LPS Recognized Nationally for
Commitment to Music Education
Community Ranks Among Nation’s Top
for Support of Music Education
Lexington has been honored with the Best Communities for Music Education designation from The National Association of Music Merchandisers (NAMM) Foundation for its outstanding commitment to music education. LPS is one of 4% of districts across the nation receiving the prestigious award in 2017.
The Best Communities Music Education designation is awarded to districts that demonstrate outstanding achievement in efforts to provide music access and education to all students.
To qualify for the Best Communities designation, Lexington answered detailed questions about funding, graduation requirements, music class participation, instruction time, facilities, support for the music program, and community music-making programs. Responses were verified with school officials and reviewed by The Music Research Institute at the University of Kansas.

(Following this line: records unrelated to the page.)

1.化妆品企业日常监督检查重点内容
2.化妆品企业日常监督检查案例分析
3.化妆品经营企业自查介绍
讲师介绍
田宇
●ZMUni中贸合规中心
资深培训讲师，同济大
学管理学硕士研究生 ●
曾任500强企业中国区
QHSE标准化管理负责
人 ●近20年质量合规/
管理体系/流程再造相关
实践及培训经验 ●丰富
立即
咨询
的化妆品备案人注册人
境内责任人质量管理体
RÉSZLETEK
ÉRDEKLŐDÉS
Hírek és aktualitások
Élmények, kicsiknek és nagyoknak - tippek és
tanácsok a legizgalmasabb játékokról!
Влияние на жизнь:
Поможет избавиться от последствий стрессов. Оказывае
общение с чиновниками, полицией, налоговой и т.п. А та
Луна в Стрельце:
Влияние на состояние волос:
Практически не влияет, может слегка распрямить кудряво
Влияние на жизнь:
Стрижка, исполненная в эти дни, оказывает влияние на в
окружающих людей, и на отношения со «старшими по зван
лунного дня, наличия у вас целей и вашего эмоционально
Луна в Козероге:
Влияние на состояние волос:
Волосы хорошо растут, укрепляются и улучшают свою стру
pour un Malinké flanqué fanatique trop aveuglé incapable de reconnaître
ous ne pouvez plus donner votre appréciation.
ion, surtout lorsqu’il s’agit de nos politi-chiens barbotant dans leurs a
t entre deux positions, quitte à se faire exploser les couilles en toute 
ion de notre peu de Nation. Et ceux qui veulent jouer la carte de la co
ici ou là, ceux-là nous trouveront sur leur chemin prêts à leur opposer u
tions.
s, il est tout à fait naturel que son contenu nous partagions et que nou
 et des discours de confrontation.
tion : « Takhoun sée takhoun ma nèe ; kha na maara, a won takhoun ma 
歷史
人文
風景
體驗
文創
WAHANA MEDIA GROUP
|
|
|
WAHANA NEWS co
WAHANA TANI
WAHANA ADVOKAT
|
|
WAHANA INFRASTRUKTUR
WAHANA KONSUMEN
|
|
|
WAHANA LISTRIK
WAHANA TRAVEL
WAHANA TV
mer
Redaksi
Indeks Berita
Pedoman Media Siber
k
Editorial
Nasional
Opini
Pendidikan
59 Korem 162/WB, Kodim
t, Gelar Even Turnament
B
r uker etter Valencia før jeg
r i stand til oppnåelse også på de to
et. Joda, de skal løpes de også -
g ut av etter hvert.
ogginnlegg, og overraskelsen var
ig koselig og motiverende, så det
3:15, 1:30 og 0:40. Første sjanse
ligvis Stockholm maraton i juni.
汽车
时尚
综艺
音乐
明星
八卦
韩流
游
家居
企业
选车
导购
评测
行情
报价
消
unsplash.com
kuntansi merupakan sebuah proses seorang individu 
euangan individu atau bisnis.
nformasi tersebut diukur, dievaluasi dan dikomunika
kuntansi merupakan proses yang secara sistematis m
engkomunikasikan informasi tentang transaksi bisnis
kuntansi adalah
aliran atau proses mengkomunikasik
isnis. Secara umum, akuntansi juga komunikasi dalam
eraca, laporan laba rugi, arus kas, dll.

Districts that have been recognized by the NAMM Foundation are often held up as models for other educators looking to boost their own music education programs. This
award recognizes that Lexington is leading the way with music learning opportunities.
Research into music education continues to demonstrate educational/cognitive and social skill benefits for children who make music. In a series of landmark studies by scientists and researchers at Northwestern University, a link was found between students in community music programs and life-long academic success, including higher high school graduation rates and college attendance. In another study from the University it was discovered that the benefits of early exposure to music education improves how the brain processes and assimilates sounds, a trait that lasts well into adulthood.
Other studies have indicated that music education lays the foundation for individual excellence in group settings, creative problem solving and flexibility in work situations, as well as learning how to give and receive constructive criticism to excel.